Thursday, March 28, 2013

Turks Destroyed Historic Mosque.

New York Times 100 years ago today, March 28, 1913:
Troops Blew Up Famous Adrianople Building Before They Surrendered the City.
SERBS SHARED IN VICTORY
Say the Fortress Fell Owing to Their Artillery Fire — Bulgarians Renew the Battle at Tchatalja.
    LONDON, Friday, March 28.— A telegram from Sofia to the Exchange Telegraph Company says that before they surrendered Adrianople the Turkish troops blew up the Grand Mosque.
    The same company has received unconfirmed wireless reports via Vienna that the Turkish cruiser Hamidieh has again bombarded and almost destroyed the port of San Giovanni di Medua, on the Adriatic Sea.
    It is stated that unless peace is speedily concluded the troops which captured Adrianople, with the heavy siege guns used there, will be moved to Tchatalja, behind which the Turks have been driven.
    A Belgrade dispatch says that Adrianople fell as the result of the heavy artillery fire of the Servians. The prisoners taken were in a state of exhaustion and had been induced to continue fighting only by the indomitable will of the Turkish commander, Shukri Pasha.
    The Servians were, it is added, the first to enter the city, the outer streets of which were deserted. As the soldiers penetrated further the people began to come out. The garrison captured is estimated to number 30,000. Shukri Pasha intended to continue resistance in the northern and western, sections, but the capture of the western front by the Servians made this impossible.

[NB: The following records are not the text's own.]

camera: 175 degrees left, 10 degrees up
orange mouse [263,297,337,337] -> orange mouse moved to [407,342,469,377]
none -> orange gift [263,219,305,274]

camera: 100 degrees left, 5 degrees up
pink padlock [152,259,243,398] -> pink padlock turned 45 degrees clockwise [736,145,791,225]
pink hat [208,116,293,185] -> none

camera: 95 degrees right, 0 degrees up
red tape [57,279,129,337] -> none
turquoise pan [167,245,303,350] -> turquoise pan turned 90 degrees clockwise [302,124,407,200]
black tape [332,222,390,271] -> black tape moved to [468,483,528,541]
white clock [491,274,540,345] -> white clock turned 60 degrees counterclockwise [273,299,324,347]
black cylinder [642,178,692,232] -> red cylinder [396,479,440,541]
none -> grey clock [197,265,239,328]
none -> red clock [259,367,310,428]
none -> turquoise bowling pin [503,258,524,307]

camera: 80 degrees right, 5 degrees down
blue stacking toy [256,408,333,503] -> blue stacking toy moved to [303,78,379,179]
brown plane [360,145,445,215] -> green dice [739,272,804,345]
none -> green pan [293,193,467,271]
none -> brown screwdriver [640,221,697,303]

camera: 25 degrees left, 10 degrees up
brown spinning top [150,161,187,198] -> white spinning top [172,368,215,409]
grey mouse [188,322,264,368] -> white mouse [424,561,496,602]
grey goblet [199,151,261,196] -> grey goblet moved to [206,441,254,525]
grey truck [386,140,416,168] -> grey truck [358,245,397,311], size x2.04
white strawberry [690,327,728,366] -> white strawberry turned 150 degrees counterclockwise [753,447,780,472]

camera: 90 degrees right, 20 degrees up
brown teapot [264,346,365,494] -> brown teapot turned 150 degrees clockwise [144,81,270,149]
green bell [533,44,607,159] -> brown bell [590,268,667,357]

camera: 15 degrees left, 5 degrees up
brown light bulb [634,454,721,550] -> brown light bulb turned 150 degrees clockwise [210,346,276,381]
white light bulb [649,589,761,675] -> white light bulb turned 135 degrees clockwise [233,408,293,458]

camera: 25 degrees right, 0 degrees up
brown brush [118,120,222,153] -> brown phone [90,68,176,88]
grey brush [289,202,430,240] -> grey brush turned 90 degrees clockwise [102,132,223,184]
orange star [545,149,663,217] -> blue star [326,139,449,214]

    CONSTANTINOPLE, March 27. — The Bulgarian Army, which is investing the lines of Tchatalja, began a determined attack at dawn to-day. The main assaults were directed against the Turkish centre and right wing.
    The Tanin states that there was serious fighting on the Turkish left wing, where the Ottoman troops encountered superior forces of Bulgarians. Three battalions of infantry who formed the Turkish outposts fought like lions and succeeded in inflicting heavy losses on the Bulgarians.
    The fighting on the Tchatalja lines ceased at 10 o'clock this morning, after which quiet reigned along the entire front.
    A number of wounded arrived here to-day from the Tchatalja lines.

    SOFIA, March 27.— The great Bulgarian army operating in front of the Turkish line of defense at Tchatalja received orders to take the offensive simultaneously with the advance against Adrianople by the combined Servian and Bulgarian besieging force.
    During three days, beginning Sunday, constant assaults on the Turkish works at various points of the Tchatalja lines were carried out. The Turkish defenders operated against the advance of the Bulgarians with five divisions of infantry and a brigade of cavalry, supported by Ottoman warships at each end of the line.
    The result of the fighting was a steady advance by the Bulgarian troops, who re-occupied their old positions in front pf the principal forts along the line, which they had abandoned at the beginning of Winter.
    The Bulgarian Council of Ministers has decided to distribute flour and other foodstuffs to the value of $24,000 among the poorer inhabitants of Adrianople without distinction of religion or nationality.
    Crowds filled the streets of Sofia throughout last night, rejoicing over the fall of the Turkish stronghold. Thousands of persons demonstrated enthusiastically outside the foreign legations.

    BELGRADE, March 27.— The news of the surrender of Djavid Pasha, Commander of the Seventh Turkish Army Corps, with 15,000 Ottoman troops, announced in Cettinje on March 25, was premature.
    The negotiations between the Servian and Turkish commanders are not yet ended.